I am retired and still relatively young (58) and healthy. I'm probably in my shop 2 -3 hours each day on average. I spend more time in the shop as we approach Christmas and a little less time in the shop during the summer when there are things to do outside.


----------



## lumberdustjohn (Sep 24, 2009)

I work and so does my wife away from home. My wife doesn't get home from work as early as I do. So I can have an hour or so to do what I want until dinner time. I try to schedule most of my projects during the winter. During the summer we like to take off for country drives.


----------



## NathanAllen (Oct 16, 2009)

I try for 2-3 hours per night during the week and 4+ on Saturday and Sunday. Despite that I'm very slow, been working on a mobile combo kitchen cabinet for 3 weeks and still haven't done final assembly.


----------



## Rasta (Dec 22, 2008)

I am a concrete finisher and don't work in the winter (I am still not working) so as much as I want during those months, when I work I get maybe 1 hour a night and 8-10 hours on the weekend, if I am not working.


----------



## DaddyZ (Jan 28, 2010)

As much as possible usually an hour or two in the evening, as much as possible on weekends


----------



## mafe (Dec 10, 2009)

I spend way too much time on LJ to have any time left for the workshop!
No just kidding, but I think for the moment I spend more time on LJ, than in the shop…
I'm trying to get a retirement after a bad operation in my neck, so I have two arms, and a neck that are in control of my hours, right now, I think it gets to app 2 hours a day in avarage, but I have spend a lot of this time to do the workshop, since I just moved, and my financial situation are not unlimited.
I will love to spend more time - more time with the wonderful sound of a plane cutting, and the smell of freshly cut wood.


----------



## Chipncut (Aug 18, 2006)

Being retired, I'm free as to the amount of time I spend in the shop, but I usually spend about 3 to 4 hrs during the day, unless it's a project that really needs to be done right a way, then I'll spend more time than that. 
Barb, & I spend our evenings together in the house.


----------



## NH_Hermit (Dec 3, 2009)

It sounds to me like there are two types of people here - retired and not retired. Life is about the same for everyone in those two camps.
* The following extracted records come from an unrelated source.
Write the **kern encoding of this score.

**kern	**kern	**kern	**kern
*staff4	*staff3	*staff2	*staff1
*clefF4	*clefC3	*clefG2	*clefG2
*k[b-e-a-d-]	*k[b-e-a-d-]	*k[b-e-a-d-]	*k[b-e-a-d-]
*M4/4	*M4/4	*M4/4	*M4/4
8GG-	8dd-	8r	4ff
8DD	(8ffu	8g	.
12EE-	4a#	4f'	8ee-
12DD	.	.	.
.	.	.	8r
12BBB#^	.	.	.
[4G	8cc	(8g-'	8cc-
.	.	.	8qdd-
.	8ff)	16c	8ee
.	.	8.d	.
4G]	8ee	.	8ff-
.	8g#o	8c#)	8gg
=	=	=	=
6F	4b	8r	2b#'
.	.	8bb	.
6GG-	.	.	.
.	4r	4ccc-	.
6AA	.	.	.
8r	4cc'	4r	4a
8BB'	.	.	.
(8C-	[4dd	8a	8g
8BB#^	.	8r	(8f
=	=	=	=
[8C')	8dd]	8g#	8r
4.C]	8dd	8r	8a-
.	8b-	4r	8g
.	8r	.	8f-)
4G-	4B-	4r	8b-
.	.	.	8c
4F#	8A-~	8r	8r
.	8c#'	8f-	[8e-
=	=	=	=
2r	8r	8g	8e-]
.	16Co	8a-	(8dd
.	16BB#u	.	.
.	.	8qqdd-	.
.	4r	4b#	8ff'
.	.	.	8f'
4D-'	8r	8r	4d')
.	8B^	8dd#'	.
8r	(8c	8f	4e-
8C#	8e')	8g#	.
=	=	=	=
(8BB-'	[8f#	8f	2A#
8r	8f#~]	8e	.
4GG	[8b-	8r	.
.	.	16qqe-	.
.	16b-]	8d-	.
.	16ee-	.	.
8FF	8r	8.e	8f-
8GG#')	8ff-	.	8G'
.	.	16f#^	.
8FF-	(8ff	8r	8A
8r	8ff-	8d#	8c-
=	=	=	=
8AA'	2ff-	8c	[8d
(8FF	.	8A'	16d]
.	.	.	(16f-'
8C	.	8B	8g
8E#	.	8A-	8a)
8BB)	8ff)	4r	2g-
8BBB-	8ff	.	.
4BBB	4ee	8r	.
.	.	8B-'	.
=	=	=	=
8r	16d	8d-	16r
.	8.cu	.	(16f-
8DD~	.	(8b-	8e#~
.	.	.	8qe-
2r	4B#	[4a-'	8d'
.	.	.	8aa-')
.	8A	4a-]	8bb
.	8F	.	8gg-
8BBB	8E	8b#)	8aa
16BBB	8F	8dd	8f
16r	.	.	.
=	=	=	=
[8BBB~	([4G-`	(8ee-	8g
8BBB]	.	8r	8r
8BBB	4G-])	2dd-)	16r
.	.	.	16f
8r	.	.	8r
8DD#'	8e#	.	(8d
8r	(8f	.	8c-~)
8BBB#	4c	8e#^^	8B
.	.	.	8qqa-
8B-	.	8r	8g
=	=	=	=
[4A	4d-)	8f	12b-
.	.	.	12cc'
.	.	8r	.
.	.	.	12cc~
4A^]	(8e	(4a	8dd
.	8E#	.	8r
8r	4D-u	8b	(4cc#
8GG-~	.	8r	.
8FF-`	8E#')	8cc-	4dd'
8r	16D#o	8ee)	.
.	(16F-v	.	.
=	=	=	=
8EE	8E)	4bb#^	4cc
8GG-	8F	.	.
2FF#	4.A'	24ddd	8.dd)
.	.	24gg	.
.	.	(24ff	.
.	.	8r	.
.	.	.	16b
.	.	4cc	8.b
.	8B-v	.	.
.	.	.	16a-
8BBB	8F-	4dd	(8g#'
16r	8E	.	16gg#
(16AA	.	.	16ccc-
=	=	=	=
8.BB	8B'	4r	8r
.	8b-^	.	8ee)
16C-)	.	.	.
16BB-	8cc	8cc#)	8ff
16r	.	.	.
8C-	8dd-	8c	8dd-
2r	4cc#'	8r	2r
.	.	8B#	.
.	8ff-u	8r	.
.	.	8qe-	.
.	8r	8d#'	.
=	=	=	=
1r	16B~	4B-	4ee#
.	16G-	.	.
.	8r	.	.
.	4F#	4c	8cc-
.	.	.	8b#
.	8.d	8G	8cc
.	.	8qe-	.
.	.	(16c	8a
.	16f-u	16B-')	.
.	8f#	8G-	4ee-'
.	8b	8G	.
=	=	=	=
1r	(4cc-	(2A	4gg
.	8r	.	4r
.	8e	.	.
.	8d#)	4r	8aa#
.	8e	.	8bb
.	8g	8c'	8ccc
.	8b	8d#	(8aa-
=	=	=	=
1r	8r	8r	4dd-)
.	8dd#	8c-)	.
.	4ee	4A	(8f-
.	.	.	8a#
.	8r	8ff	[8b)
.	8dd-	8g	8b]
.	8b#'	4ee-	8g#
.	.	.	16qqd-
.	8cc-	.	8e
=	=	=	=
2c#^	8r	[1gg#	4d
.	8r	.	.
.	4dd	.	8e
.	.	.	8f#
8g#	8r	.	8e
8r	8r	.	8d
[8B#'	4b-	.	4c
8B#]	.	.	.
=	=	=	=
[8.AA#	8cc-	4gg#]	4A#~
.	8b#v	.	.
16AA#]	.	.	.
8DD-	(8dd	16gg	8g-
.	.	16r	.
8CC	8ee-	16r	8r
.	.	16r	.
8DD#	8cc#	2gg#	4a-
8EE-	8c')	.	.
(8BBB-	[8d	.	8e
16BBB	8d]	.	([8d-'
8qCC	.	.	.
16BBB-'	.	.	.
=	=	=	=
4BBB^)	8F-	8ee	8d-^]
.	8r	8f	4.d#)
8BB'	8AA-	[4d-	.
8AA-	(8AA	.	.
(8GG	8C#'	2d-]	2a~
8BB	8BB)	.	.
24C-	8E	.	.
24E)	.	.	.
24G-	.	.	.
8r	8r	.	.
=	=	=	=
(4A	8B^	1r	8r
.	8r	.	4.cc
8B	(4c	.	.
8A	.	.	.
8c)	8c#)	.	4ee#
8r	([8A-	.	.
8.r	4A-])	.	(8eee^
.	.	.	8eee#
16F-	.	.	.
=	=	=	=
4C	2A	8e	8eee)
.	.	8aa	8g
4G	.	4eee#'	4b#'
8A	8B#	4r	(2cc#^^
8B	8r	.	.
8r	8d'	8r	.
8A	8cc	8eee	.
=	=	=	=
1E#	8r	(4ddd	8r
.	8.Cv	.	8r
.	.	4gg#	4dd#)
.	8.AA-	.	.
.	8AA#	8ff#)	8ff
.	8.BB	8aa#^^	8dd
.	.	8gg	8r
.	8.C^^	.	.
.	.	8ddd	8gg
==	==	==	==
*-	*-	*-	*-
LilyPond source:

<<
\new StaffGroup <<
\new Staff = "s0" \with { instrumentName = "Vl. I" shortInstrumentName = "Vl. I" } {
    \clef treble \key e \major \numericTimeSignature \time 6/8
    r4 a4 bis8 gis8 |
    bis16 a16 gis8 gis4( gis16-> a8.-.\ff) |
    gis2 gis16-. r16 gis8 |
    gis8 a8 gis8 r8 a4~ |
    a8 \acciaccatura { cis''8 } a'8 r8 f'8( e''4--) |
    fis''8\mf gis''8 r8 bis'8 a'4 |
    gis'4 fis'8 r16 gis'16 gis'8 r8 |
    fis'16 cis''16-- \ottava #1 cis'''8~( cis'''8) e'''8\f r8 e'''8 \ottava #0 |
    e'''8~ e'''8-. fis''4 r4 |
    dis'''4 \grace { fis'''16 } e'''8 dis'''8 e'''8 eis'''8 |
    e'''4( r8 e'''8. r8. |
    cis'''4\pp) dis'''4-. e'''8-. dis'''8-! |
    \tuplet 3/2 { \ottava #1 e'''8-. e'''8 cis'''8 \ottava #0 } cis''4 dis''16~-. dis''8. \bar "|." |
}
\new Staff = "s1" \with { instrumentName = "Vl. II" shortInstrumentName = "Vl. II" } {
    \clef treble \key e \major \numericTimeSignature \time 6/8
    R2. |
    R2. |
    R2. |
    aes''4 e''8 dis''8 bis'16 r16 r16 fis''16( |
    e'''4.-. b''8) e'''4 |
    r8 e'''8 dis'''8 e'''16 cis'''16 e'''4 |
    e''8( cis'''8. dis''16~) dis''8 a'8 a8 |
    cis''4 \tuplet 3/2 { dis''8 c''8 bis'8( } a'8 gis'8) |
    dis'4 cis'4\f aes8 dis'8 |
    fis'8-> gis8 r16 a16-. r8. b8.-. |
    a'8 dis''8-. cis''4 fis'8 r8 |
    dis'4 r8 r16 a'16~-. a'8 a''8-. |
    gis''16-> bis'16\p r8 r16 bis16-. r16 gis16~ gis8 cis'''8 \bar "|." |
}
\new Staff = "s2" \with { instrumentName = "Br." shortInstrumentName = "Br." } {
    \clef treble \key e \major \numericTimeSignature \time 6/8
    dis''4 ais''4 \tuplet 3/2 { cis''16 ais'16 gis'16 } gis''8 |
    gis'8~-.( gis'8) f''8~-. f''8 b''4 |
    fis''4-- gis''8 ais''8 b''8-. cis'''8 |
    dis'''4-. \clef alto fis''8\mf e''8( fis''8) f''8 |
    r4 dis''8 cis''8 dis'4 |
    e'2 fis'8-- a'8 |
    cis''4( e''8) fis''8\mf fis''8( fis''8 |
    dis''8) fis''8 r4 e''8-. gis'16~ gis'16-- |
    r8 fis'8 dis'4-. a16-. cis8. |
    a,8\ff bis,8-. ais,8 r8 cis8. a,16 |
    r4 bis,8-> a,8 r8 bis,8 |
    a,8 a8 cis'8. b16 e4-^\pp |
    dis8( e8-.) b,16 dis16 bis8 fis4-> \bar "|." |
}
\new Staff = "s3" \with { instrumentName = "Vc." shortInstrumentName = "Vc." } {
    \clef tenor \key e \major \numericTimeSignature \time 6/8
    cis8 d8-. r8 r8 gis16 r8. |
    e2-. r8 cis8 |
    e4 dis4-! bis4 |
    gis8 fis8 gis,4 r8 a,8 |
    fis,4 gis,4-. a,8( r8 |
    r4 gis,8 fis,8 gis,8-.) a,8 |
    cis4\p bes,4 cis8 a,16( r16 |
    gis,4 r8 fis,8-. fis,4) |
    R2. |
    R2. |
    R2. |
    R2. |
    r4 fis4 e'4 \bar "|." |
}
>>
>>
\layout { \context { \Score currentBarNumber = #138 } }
As for me, I'm still in the second camp and spend about 50+ hours working, so my time in the shop is usually Saturday afternoons after the normal Saturday chores and errands have been done, and a few hours on Sunday.


----------



## MoreWoodPlease (Sep 17, 2009)

Sleep, Work, Make Sawdust, Spend Time With The Wife, Have A Glass Of Wine, Repeat…


----------



## buffalo689 (Mar 2, 2010)

Full time woodworker and stair railing installs..


----------



## fge (Sep 8, 2008)

This is an income for us, we make more at woodworking then I do with my full time job at the state. So I probably do about 25 to 30 hours.


----------



## kolwdwrkrsgirl (Sep 16, 2009)

Keith and I get out to the shop (garage) usually one or two evenings durring the week, and on weekends.

Durring the week I'm mostly poking in and out of there to see whatever Keith is working on inbetween fixing dinner, and taking care of the kids. Sometimes I try to start on something I'm making, but end up getting frustraited that I have to keep stopping because someone's calling "MOMMY!!!", or my dinner is starting to burn, or whatever the case might be….and I lose my creative train of thought.

We do enjoy our quiet weekend time out there though. My 2 kids go to their dad's, and Keith's daughter goes to her mom's….and we have the weekends basically alone to work on whatever we want. It's really nice! : )


----------



## KentS (May 27, 2009)

I spend about 45 minutes everyday before work. That doesn't seem like a lot , but with the right planning, you would be surprised how much you can get done. Then I spend a night or two a week in the shop, most Saturday afternoons, and 2 to 4 hrs Sunday evenings. All this is after working in our store over 50 hrs a week.

I used to put in about 60 hrs a week in my door shop. That being a very high pressure job, it makes me tired just thinking about it. Now my son does the same thing.


----------



## jockmike2 (Oct 10, 2006)

I'm basically retired, not by choice, but it comes down to how much I can take. Physically, sometimes I overdo it and then I can't do nothing for a few days. I'm the kind of person that once you start something you hate to quit till it's done. It's hard for me to find a balance, my wife knows, she can tell because my leg will start dragging or I'll get back spasms and when I do that, it puts me down and I have to stop what I'm doing because I can't move.


----------



## renners (Apr 9, 2010)

I work at this between looking after the children and running the home, so I spend as much time as is available to me to get the job done, 40+ hrs a week if the work is there. Don't want to upset the neighbours either so before 9am and after 9pm are usually out, so is Sunday. It's about priorities, if I have a deadline to meet, the dishes/dinner/hoovering, etc,. gets left for a bit. Sometimes get nagged a bit which is fine by me, I head off to workshop and get a bit done - or have a beer.


----------



## Tim_456 (Jul 22, 2008)

not enough..


----------